Save the above code as script.js and run it using this command:

node script.js

View live browser session

The Scraping Browser Debugger enables developers to inspect, analyze, and fine-tune their code alongside Chrome Dev Tools, resulting in better control, visibility, and efficiency. You can integrate the following code snippet to launch devtools automatically for every session:

// Node.js Puppeteer - launch devtools locally  
  
const { exec } = require('child_process');  
const chromeExecutable = 'google-chrome';  
  
const delay = ms => new Promise(resolve => setTimeout(resolve, ms));  
const openDevtools = async (page, client) => {  
    // get current frameId  
    const frameId = page.mainFrame()._id;  
    // get URL for devtools from scraping browser  
    const { url: inspectUrl } = await client.send('Page.inspect', { frameId });  
    // open devtools URL in local chrome  
    exec(`"${chromeExecutable}" "${inspectUrl}"`, error => {  
        if (error)  
            throw new Error('Unable to open devtools: ' + error);  
    });  
    // wait for devtools ui to load  
    await delay(5000);  
};  
  
const page = await browser.newPage();  
const client = await page.target().createCDPSession();  
await openDevtools(page, client);  
await page.goto('http://example.com');

Single Navigation Per Session

Scraping Browser sessions are structured to allow one initial navigation per session. This initial navigation refers to the first instance of loading the target site from which data is to be extracted. Following this, users are free to navigate the site using clicks, scrolls, and other interactive actions within the same session. However, to start a new scraping job, either on the same site or a different one, from the initial navigation stage, it is necessary to begin a new session.

Session Time Limits

Scraping Browser has 2 kinds of timeouts aimed to safeguard our customers from uncontrolled usage.
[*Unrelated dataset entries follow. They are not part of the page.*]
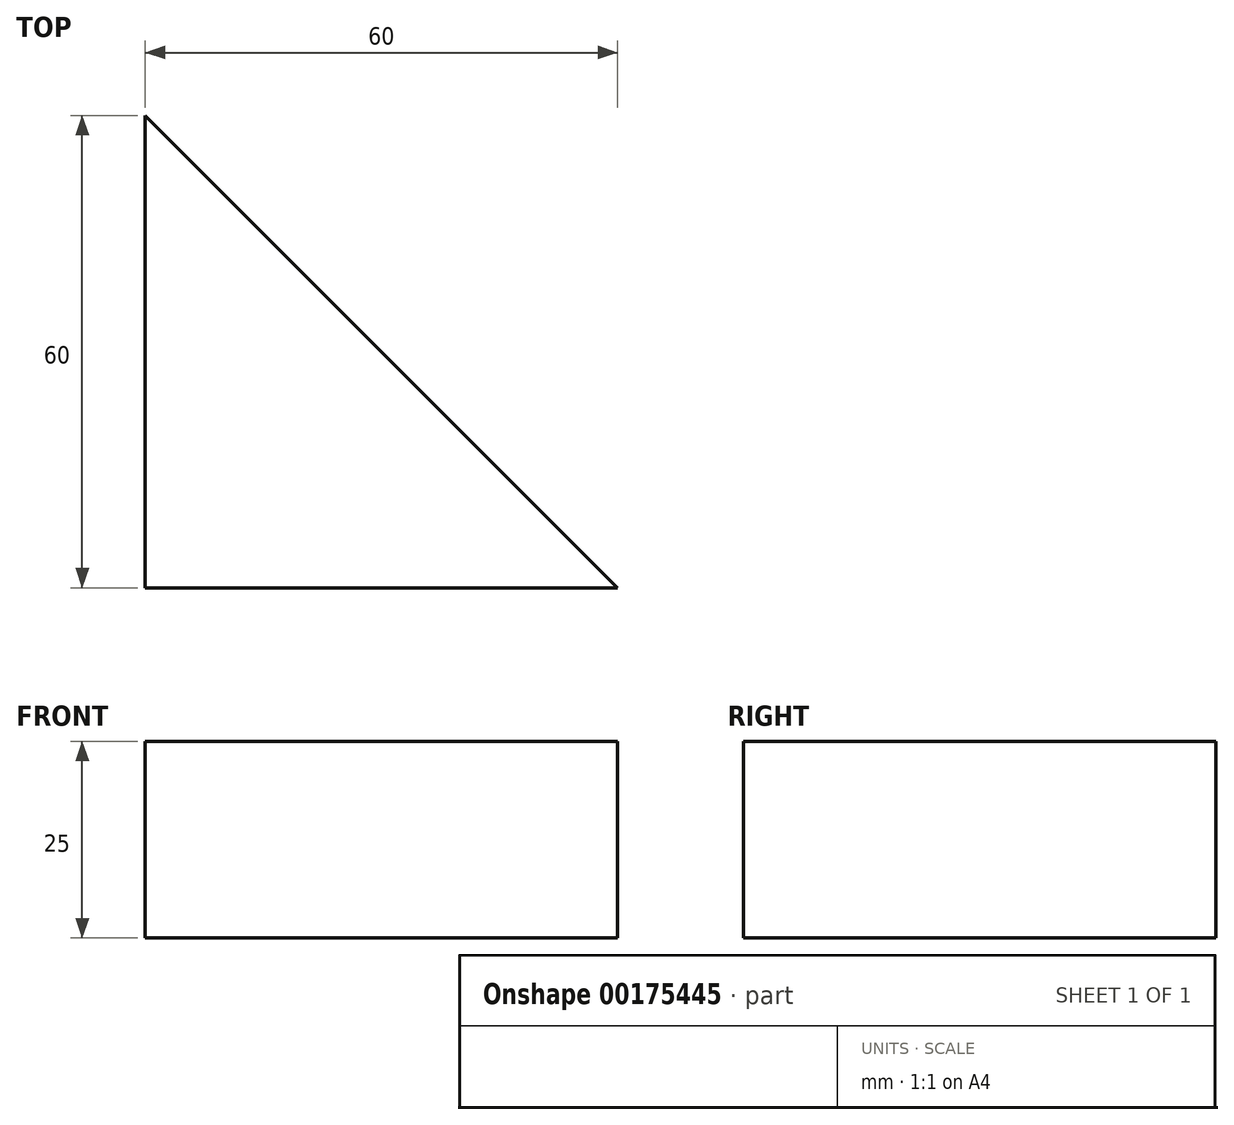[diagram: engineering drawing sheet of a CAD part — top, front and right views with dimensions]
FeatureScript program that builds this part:
annotation { "Feature Type Name" : "Feature", "Feature Type Description" : "" }
export const myFeature = defineFeature(function(context is Context, id is Id, definition is map)
    precondition{}
    {
        {
            var Q0;
            Q0=qCreatedBy(makeId("Top.planeOp"),FACE);
            var sketch = newSketch(context, id + "F0", { "sketchPlane" : qUnion([Q0])});
            skLineSegment(sketch, "E0", {"start": v(-30.49, 49.4) * mm, "end": v(-30.49, -10.6) * mm});
            skLineSegment(sketch, "E1", {"start": v(-30.49, -10.6) * mm, "end": v(29.51, -10.6) * mm});
            skLineSegment(sketch, "E2", {"start": v(29.51, -10.6) * mm, "end": v(-30.49, 49.4) * mm});
            skSolve(sketch);
        }
        {
            var Q0;
            Q0=qCreatedBy(makeId("Top.planeOp"),FACE);
            var sketch = newSketch(context, id + "F1", { "sketchPlane" : qUnion([Q0])});
            skSolve(sketch);
        }
        {
            var Q0;
            Q0 = qSketchRegion(id + "F1", true);
            var Q1;
            Q1=makeQuery(id+"F0.imprint","IMPRINT",FACE,{"disambiguationData":[TD([[makeQuery(id+"F0.imprint","IMPRINT",EDGE,{"derivedFrom":sQuery(id+"F0.wireOp",EDGE,"E0")}),1.0]])]});
            extrude(context, id + "F2", {"entities" : qUnion([Q0, Q1]), "depth" : 25 * mm});
        }
    });
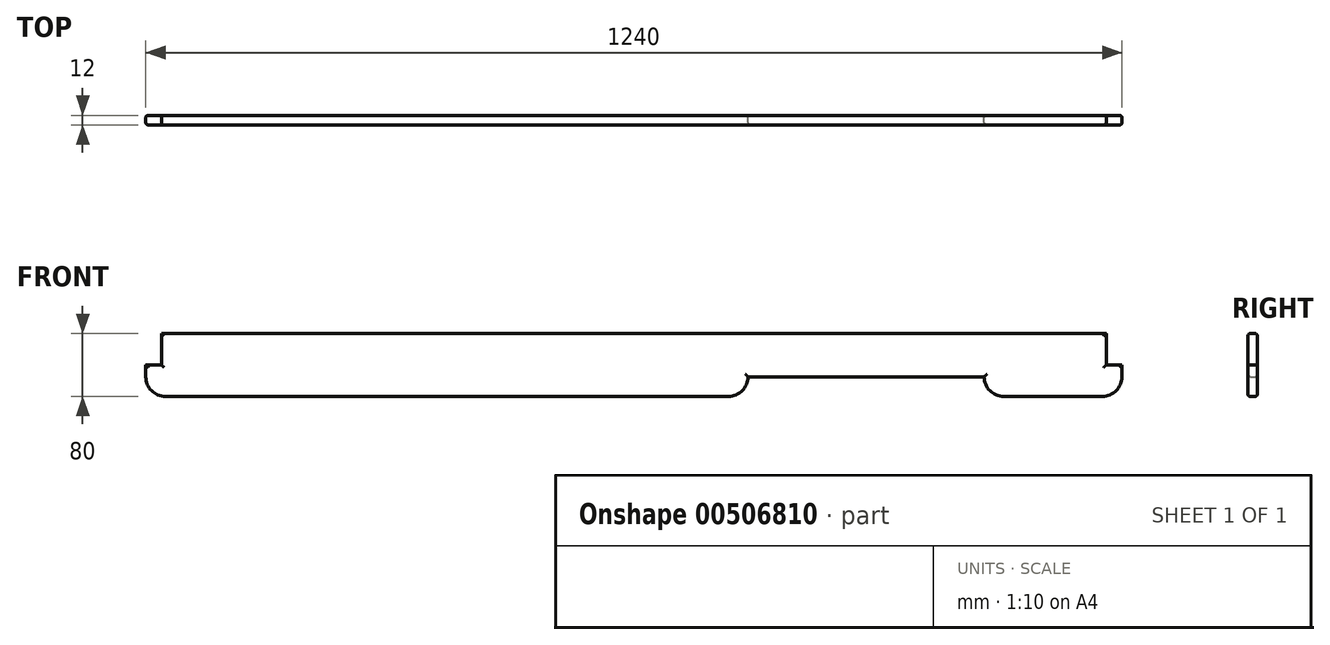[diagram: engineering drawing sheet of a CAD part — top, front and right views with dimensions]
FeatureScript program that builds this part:
annotation { "Feature Type Name" : "Feature", "Feature Type Description" : "" }
export const myFeature = defineFeature(function(context is Context, id is Id, definition is map)
    precondition{}
    {
        {
            var Q0;
            Q0=qCreatedBy(makeId("Front.planeOp"),FACE);
            var sketch = newSketch(context, id + "F0", { "sketchPlane" : qUnion([Q0])});
            skLineSegment(sketch, "E0.bottom", {"start": v(-386.61, 66.98) * mm, "end": v(813.39, 66.98) * mm});
            skLineSegment(sketch, "E0.top", {"start": v(-381.61, -13.02) * mm, "end": v(333.39, -13.02) * mm});
            skLineSegment(sketch, "E0.left", {"start": v(-406.61, 26.98) * mm, "end": v(-406.61, 11.98) * mm});
            skLineSegment(sketch, "E0.right", {"start": v(833.39, 26.98) * mm, "end": v(833.39, 11.98) * mm});
            skLineSegment(sketch, "E1.bottom", {"start": v(-406.61, 26.98) * mm, "end": v(-386.61, 26.98) * mm});
            skLineSegment(sketch, "E1.right", {"start": v(-386.61, 26.98) * mm, "end": v(-386.61, 66.98) * mm});
            skLineSegment(sketch, "E2.top", {"start": v(813.39, 26.98) * mm, "end": v(833.39, 26.98) * mm});
            skLineSegment(sketch, "E2.left", {"start": v(813.39, 66.98) * mm, "end": v(813.39, 26.98) * mm});
            skPoint(sketch, "E3.visualSharp", {"position": v(-406.61, -13.02) * mm});
            skArc(sketch, "E3.filletArc", {"start": v(-406.61, 11.98) * mm, "mid": v(-399.29, -5.7) * mm, "end": v(-381.61, -13.02) * mm});
            skPoint(sketch, "E4.visualSharp", {"position": v(833.39, -13.02) * mm});
            skArc(sketch, "E4.filletArc", {"start": v(808.39, -13.02) * mm, "mid": v(826.07, -5.7) * mm, "end": v(833.39, 11.98) * mm});
            skLineSegment(sketch, "E5", {"start": v(808.39, -13.02) * mm, "end": v(658.39, -13.02) * mm, "construction": true});
            skLineSegment(sketch, "E6.trimOffspring", {"start": v(683.39, -13.02) * mm, "end": v(808.39, -13.02) * mm});
            skPoint(sketch, "E7.visualSharp", {"position": v(358.39, -13.02) * mm});
            skArc(sketch, "E7.filletArc", {"start": v(333.39, -13.02) * mm, "mid": v(351.07, -5.7) * mm, "end": v(358.39, 11.98) * mm});
            skPoint(sketch, "E8.visualSharp", {"position": v(658.39, -13.02) * mm});
            skArc(sketch, "E8.filletArc", {"start": v(658.39, 11.98) * mm, "mid": v(665.71, -5.7) * mm, "end": v(683.39, -13.02) * mm});
            skLineSegment(sketch, "E9", {"start": v(358.39, 11.98) * mm, "end": v(658.39, 11.98) * mm});
            skSolve(sketch);
        }
        {
            var Q0;
            Q0=makeQuery(id+"F0.imprint","IMPRINT",FACE,{"disambiguationData":[TD([[makeQuery(id+"F0.imprint","IMPRINT",EDGE,{"derivedFrom":sQuery(id+"F0.wireOp",EDGE,"E0.bottom")}),-1.0]])]});
            extrude(context, id + "F1", {"entities" : qUnion([Q0]), "depth" : 12 * mm});
        }
        {
            var Q0;
            Q0=makeQuery(id+"F1.opExtrude","CAP_FACE",FACE,{"disambiguationData":[OSD([sQuery(id+"F0.wireOp",EDGE,"E0.bottom"),sQuery(id+"F0.wireOp",EDGE,"E0.top"),sQuery(id+"F0.wireOp",EDGE,"E0.left"),sQuery(id+"F0.wireOp",EDGE,"E0.right"),sQuery(id+"F0.wireOp",EDGE,"E1.bottom"),sQuery(id+"F0.wireOp",EDGE,"E1.right"),sQuery(id+"F0.wireOp",EDGE,"E2.top"),sQuery(id+"F0.wireOp",EDGE,"E2.left")])],"isStart":false});
            var sketch = newSketch(context, id + "F2", { "sketchPlane" : qUnion([Q0])});
            skLineSegment(sketch, "E10", {"start": v(-386.61, 66.98) * mm, "end": v(-386.61, 46.98) * mm});
            skLineSegment(sketch, "E11", {"start": v(-386.61, 46.98) * mm, "end": v(213.39, 46.98) * mm});
            skSolve(sketch);
        }
        {
            var Q0;
            Q0=makeQuery(id+"F1.opExtrude","CAP_FACE",FACE,{"disambiguationData":[OSD([sQuery(id+"F0.wireOp",EDGE,"E0.bottom"),sQuery(id+"F0.wireOp",EDGE,"E0.top"),sQuery(id+"F0.wireOp",EDGE,"E0.left"),sQuery(id+"F0.wireOp",EDGE,"E0.right"),sQuery(id+"F0.wireOp",EDGE,"E1.bottom"),sQuery(id+"F0.wireOp",EDGE,"E1.right"),sQuery(id+"F0.wireOp",EDGE,"E2.top"),sQuery(id+"F0.wireOp",EDGE,"E2.left")])],"isStart":false});
            var Q1;
            Q1=makeQuery(id+"F1.opExtrude","CAP_FACE",FACE,{"disambiguationData":[OSD([sQuery(id+"F0.wireOp",EDGE,"E0.bottom"),sQuery(id+"F0.wireOp",EDGE,"E0.top"),sQuery(id+"F0.wireOp",EDGE,"E0.left"),sQuery(id+"F0.wireOp",EDGE,"E0.right"),sQuery(id+"F0.wireOp",EDGE,"E1.bottom"),sQuery(id+"F0.wireOp",EDGE,"E1.right"),sQuery(id+"F0.wireOp",EDGE,"E2.top"),sQuery(id+"F0.wireOp",EDGE,"E2.left")])],"isStart":true});
            fillet(context, id + "F3", {"entities" : qUnion([Q0, Q1]), "radius" : 3 * mm, "tangentPropagation" : true, "allowEdgeOverflow" : false});
        }
    });
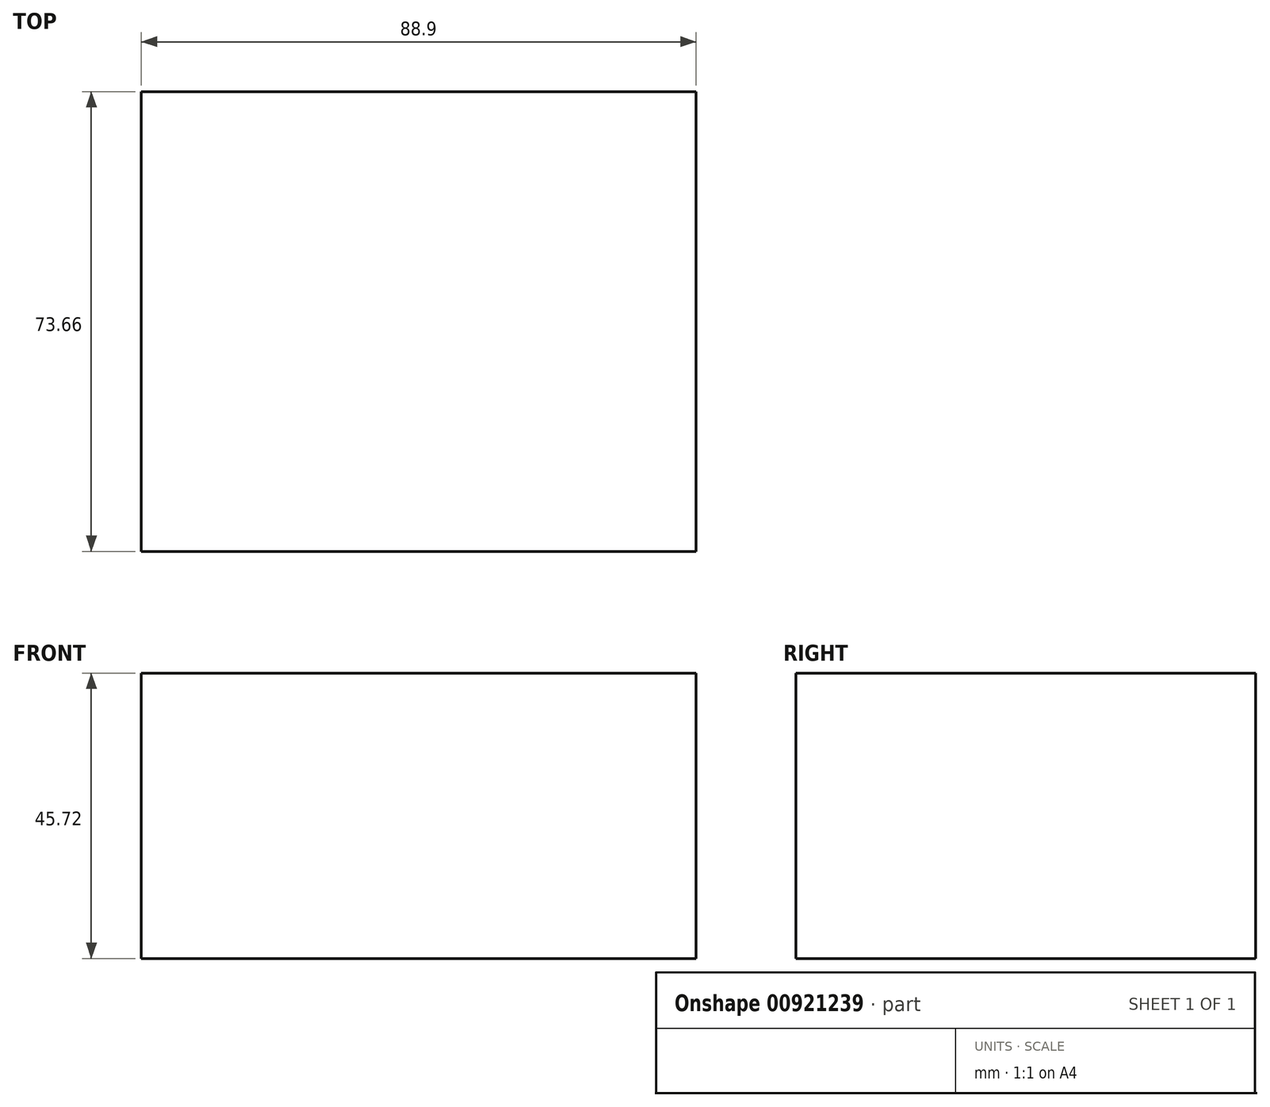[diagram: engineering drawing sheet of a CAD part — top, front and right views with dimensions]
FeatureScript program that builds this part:
annotation { "Feature Type Name" : "Feature", "Feature Type Description" : "" }
export const myFeature = defineFeature(function(context is Context, id is Id, definition is map)
    precondition{}
    {
        {
            var Q0;
            Q0=qCreatedBy(makeId("Top.planeOp"),FACE);
            var sketch = newSketch(context, id + "F0", { "sketchPlane" : qUnion([Q0])});
            skLineSegment(sketch, "E0.bottom", {"start": v(44.45, 36.83) * mm, "end": v(-44.45, 36.83) * mm});
            skLineSegment(sketch, "E0.top", {"start": v(44.45, -36.83) * mm, "end": v(-44.45, -36.83) * mm});
            skLineSegment(sketch, "E0.left", {"start": v(44.45, 36.83) * mm, "end": v(44.45, -36.83) * mm});
            skLineSegment(sketch, "E0.right", {"start": v(-44.45, 36.83) * mm, "end": v(-44.45, -36.83) * mm});
            skPoint(sketch, "E0.middle", {"position": v(0, 0) * mm});
            skSolve(sketch);
        }
        {
            var Q0;
            Q0 = qSketchRegion(id + "F0", true);
            extrude(context, id + "F1", {"entities" : qUnion([Q0]), "depth" : 45.72 * mm, "offsetDistance" : 25.4 * mm});
        }
    });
  1. Idle Session Timeout: in case a browser session is kept open for 5 minutes and above in an idle mode, meaning no usage going through it, Scraping Browser will automatically timeout the session.
  2. Maximum Session Length Timeout: Scraping Browser session can last up to 30 minutes. Once the maximum session time is reached the session will automatically timeout.